Regular readers of this blog are well aware that my reading and viewing tastes peaked when I was around fifteen, which handily explains my obsession with comic books, James Bond, pulp paperbacks, hardboiled crime fiction, sword & sorcery and interplanetary swashbucklers. It also explains why I buy so many DVDs of late Seventies and early Eighties fantasy adventure TV shows, like Buck Rogers in the 25th Century and Battlestar Galactica (the fun one).
Well, one of my favorites from that era is, unfortunately, not available as yet in an authorized, licensed DVD release (and is unlikely to be). That show is Tales of the Gold Monkey, starring Stephen Collins, Caitlin O'Heaney and the late, great Roddy McDowall.
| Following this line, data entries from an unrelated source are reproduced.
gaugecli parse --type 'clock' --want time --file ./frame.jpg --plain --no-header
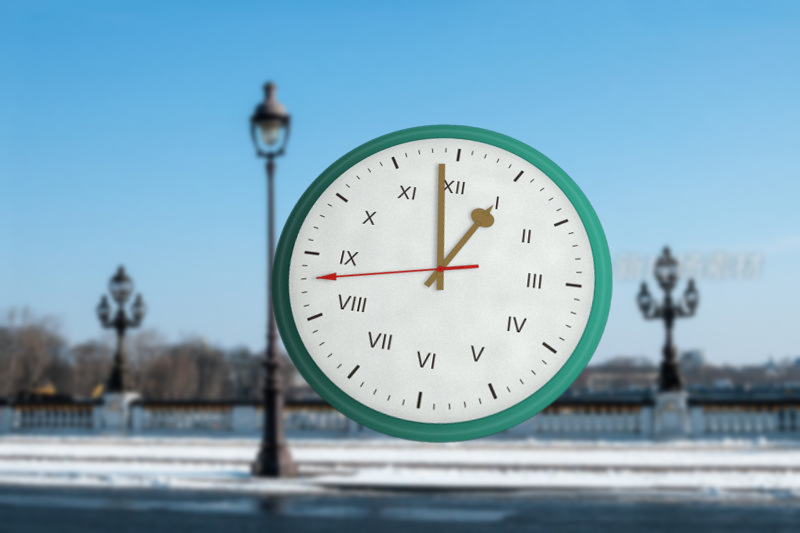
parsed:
12:58:43
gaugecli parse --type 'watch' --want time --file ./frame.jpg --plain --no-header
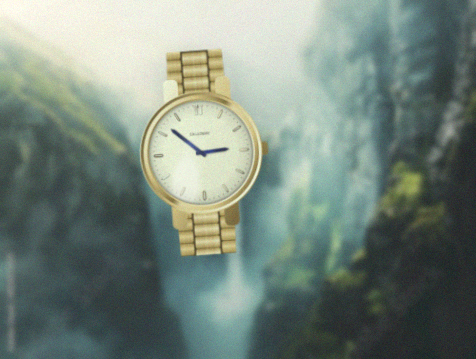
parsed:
2:52
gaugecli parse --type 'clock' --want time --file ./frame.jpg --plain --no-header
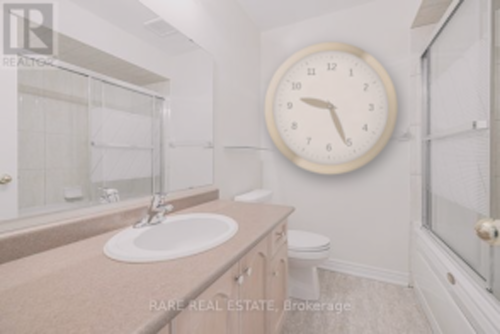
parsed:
9:26
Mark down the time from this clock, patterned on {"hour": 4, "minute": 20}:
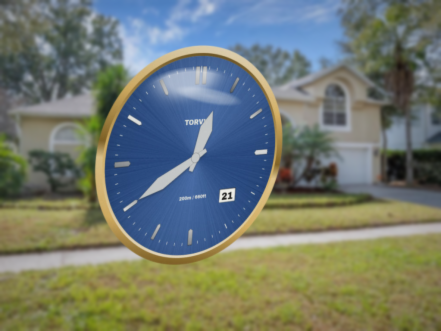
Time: {"hour": 12, "minute": 40}
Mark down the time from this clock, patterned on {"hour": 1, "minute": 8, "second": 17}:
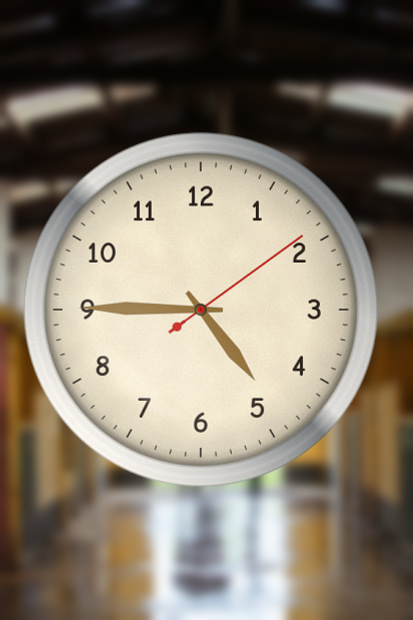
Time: {"hour": 4, "minute": 45, "second": 9}
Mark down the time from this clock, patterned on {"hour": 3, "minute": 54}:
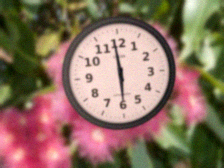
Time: {"hour": 5, "minute": 59}
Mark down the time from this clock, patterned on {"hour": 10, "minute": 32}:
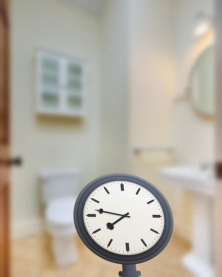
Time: {"hour": 7, "minute": 47}
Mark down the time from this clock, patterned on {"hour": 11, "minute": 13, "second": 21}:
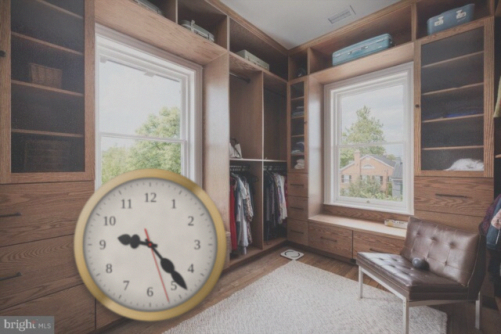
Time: {"hour": 9, "minute": 23, "second": 27}
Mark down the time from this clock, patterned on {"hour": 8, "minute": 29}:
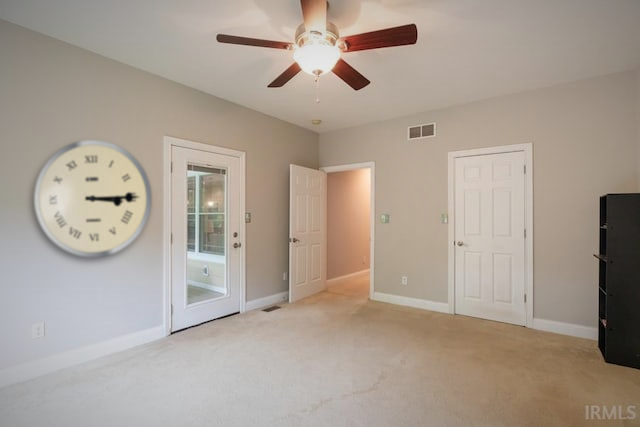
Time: {"hour": 3, "minute": 15}
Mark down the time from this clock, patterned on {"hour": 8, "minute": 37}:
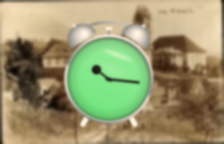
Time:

Well, I managed to get my hands on DVD-Rs of the entire series a couple years ago, as well as the entire run of Bring 'Em Back Alive, a similar show, which aired the same year as Monkey. I've pulled those discs out again recently, and have been enjoying watching them again.
Both Monkey and Alive aired in the Fall of '82, on ABC and CBS, respectively. And they were each attempts by their producers to trade off the success of the previous year's biggest movie hit, Raiders of the Lost Ark, with late Thirties settings, two-fisted heroes, exotic South Seas locales and plenty of villainous Nazis.
I never saw many episodes of Alive (starring Bruce Boxleitner as a fictional version of real-life big game trapper Frank Buck) when the series originally aired, much preferring the humor and ensemble cast of Monkey. But I've been watching those Alive shows now, and it's great fun. Period pulp adventure with all the trappings of a Columbia or Republic serial, and much better than I remembered.
Monkey holds up well, too. The stories are right out of the old pulps, with lost civilizations, missing link ape men, pirates, and lots of lost treasures just waiting to be found. The chracterizations were solid, and despite a few historical anachronisms, the show was a delightful attempt at high adventure on a TV budget. A Donald Bellasario production, Monkey had great production values for the time, a wonderful cast and a lot of charm. It should have run three or four years, but then, I think that about a lot of my favorite, short-lived shows.